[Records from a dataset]
•••••
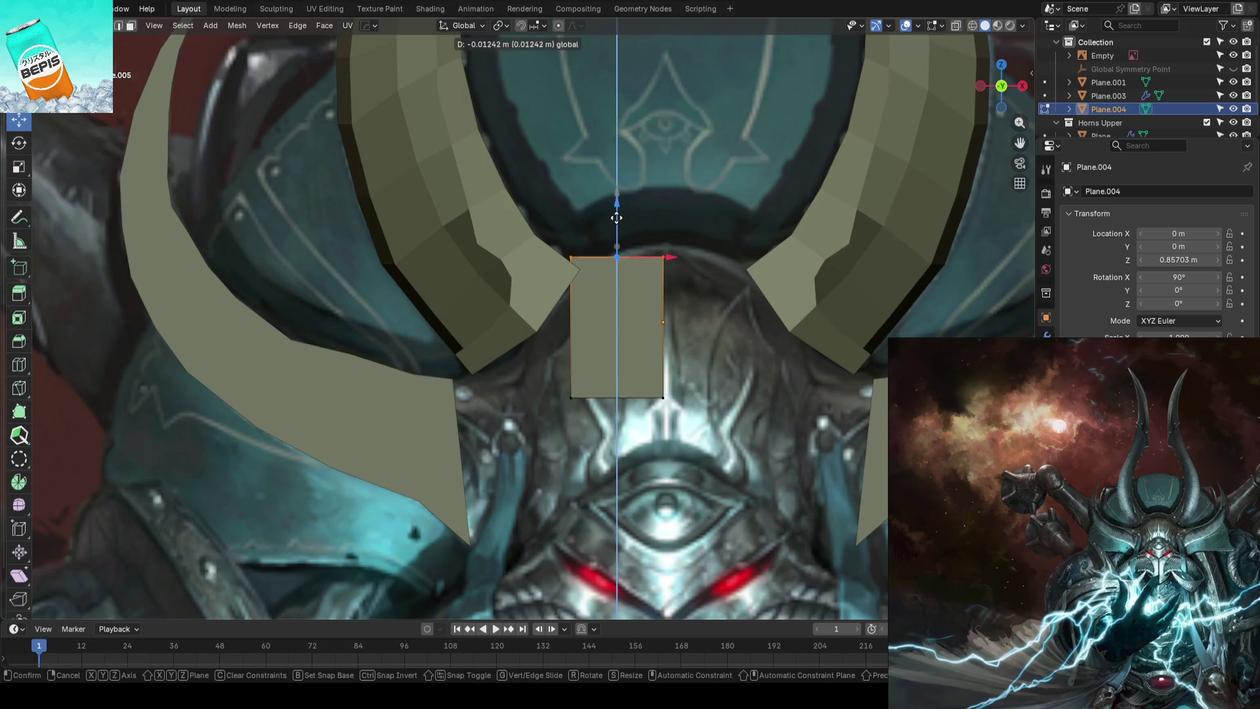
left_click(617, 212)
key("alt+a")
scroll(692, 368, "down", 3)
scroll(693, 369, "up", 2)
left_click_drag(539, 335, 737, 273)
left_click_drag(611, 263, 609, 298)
•••••
EXERCISE INSTRUCTIONS | Restate the entries above word for word, minus the pictures.

OUTPUT BELOW |
left_click(617, 212)
key("alt+a")
scroll(692, 368, "down", 3)
scroll(693, 369, "up", 2)
left_click_drag(539, 335, 737, 273)
left_click_drag(611, 263, 609, 298)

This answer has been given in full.